### Data:
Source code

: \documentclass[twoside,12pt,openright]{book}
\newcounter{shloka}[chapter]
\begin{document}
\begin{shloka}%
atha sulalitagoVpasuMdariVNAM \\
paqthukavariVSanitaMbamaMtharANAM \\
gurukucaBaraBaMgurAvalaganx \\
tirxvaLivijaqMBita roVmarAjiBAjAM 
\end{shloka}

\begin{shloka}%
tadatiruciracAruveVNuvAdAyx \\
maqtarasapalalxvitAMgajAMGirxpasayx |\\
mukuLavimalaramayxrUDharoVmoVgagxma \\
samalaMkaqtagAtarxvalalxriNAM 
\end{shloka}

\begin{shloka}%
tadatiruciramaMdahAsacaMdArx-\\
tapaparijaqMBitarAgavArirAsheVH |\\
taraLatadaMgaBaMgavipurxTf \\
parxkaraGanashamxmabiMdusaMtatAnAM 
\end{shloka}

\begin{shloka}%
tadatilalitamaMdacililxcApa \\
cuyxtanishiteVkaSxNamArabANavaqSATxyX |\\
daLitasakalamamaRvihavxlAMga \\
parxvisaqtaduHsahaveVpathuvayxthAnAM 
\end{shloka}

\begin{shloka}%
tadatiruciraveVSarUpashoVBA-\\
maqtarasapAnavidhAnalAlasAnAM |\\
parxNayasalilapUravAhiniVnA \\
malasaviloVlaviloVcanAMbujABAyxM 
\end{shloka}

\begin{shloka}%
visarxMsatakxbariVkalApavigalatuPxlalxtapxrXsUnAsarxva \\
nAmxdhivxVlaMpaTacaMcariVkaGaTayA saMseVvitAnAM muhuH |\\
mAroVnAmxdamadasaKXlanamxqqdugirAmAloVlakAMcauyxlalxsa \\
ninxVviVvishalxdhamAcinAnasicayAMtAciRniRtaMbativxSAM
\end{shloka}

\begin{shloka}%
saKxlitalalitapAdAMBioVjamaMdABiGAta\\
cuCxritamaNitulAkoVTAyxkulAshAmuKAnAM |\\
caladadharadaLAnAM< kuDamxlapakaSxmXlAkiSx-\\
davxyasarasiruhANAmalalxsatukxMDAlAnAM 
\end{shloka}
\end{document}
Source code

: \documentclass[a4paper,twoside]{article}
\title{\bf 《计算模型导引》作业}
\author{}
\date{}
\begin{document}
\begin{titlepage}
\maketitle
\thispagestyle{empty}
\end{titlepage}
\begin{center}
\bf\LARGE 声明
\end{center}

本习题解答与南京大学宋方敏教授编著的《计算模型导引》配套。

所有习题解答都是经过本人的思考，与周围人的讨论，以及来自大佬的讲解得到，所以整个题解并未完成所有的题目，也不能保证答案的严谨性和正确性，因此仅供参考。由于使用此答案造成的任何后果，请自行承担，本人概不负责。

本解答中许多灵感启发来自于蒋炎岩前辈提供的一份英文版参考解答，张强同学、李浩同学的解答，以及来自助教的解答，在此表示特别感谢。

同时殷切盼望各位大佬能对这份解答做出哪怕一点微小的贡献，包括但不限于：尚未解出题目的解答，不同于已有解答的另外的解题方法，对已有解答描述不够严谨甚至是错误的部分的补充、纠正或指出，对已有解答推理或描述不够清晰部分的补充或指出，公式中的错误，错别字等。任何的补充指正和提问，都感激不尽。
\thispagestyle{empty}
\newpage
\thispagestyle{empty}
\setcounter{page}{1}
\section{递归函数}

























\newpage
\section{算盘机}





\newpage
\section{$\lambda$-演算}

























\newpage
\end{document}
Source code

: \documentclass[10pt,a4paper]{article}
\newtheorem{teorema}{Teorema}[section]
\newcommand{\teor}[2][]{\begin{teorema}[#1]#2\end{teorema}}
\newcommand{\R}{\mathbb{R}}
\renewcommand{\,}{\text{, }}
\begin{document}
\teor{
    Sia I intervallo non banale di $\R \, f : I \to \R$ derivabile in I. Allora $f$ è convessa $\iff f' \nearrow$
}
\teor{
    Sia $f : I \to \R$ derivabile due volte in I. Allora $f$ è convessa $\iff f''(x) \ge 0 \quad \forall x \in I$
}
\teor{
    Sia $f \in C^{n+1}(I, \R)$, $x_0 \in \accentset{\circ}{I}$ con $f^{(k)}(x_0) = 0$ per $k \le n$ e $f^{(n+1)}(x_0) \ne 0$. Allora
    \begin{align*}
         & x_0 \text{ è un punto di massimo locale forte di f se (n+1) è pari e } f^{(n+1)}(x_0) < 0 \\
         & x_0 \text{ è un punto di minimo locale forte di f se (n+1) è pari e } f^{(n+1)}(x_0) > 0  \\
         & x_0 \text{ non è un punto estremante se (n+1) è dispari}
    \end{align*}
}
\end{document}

### What to do:
Whenever a line in the data above contains the word "convessa", include it in the tally, and report only the final number.

### Task result:
2